Sur http://www.bmj.com, les internautes commentent l’article et l’éditorial. En plus de nombreux commentaires de scientifiques, on trouve également :

« Monkeys leave the cows alone. What is to be logically inferred is that for the adult human body systems , any milk or any milk derivative is foreign. Consequencies of more and longer dairy product intake are not known. Broken bones and early death are horrible indeed. »

 « Faced with our multitude of pressing nutritional problems, we need less scientific purity and more real world pragmatism. »

Les meilleurs commentaires scientifiques d’internet ainsi que les réponses parvenues au BMJ sont repris dans des lettres dans le BMJ du 26 novembre 2014. Les auteurs y répondent en explicitant leurs choix de méthodes. Ce sont majoritairement ces courtes réponses que l’on retrouve sur la carte des citations en aval de l’article fournie par le Web of Science :

  • The potential effects of modern milk production (quel rôle attribuer dans les résultats aux substances de synthèses comme les antibiotiques injectés aux vaches laitières ?)
  • Statistical problems with study on milk intake and mortality and fractures
  • Raw versus pasteurised milk
  • Vitamin D status, bone fracture, and mortality 
  • Study used wrong assumption about galactose content of fermented dairy products
  • Unaccounted sex differences undermine association between milk intake and risk of mortality and fractures
  • Authors’ reply to Labos and Brophy, Kerr, Hill, Hettinga, Sundar, and Bonneux

Ces articles sont référencés dans l’arbre de citations ci-dessous : les articles à gauche sont ceux cités par l’étude, ceux à droite sont ceux citant l’étude. Les conclusions scientifiques ne sont donc pas fixes mais continuent d’évoluer au fil du temps.
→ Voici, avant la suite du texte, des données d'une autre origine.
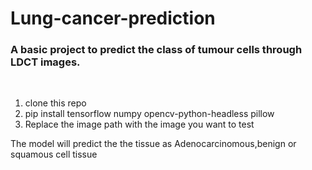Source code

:﻿# Lung-cancer-prediction

<h3>A basic project to predict the class of tumour cells through LDCT images.</h3><br>

<ol>
  <li>clone this repo <br></li>
  <li>pip install tensorflow numpy opencv-python-headless pillow <br></li>
  <li>Replace the image path with the image you want to test <br></li>
</ol>

<p>The model will predict the the tissue as Adenocarcinomous,benign or squamous cell tissue</p>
Arbre des citations pour l'étude du P. Michaëlsson
Arbre des citations pour l’étude du P. Michaëlsson (WOS)

Suite à ces publications, le message a été largement diffusé dans la presse à l’échelle mondiale avec toujours la même phrase: « pour les hommes, le lien statistique entre grande quantité de lait consommé et risque de décès est également observé mais « de manière moins prononcée » tandis qu’aucun lien n’est observé pour les fractures ».

En conséquence la Suède revoit en novembre ses recommandations à la baisse [1], recommandant de boire un maximum de deux verres de lait par jour, contre trois auparavant.

En janvier, on assiste dans la presse à une deuxième relance de publication, plus modérées cette fois ci, toujours au sujet de l’étude. C’est la deuxième vague médiatique, bien qu’elle soit beaucoup moins relayée. Ce qui est intéressant c’est que l’article à l’origine de cette vague est de Jean Michel Lecerf [2].

SOURCES

[1] Fin24. Swedish farmers hit as milk’s popularity wanes, Fin24 [site internet], 18 février 2015. Lien.

[2] PARIENTE, Sophie. Lait et produits laitiers participent à la diversité alimentaire, Le Quotidien du médecin, 22 janvier 2015.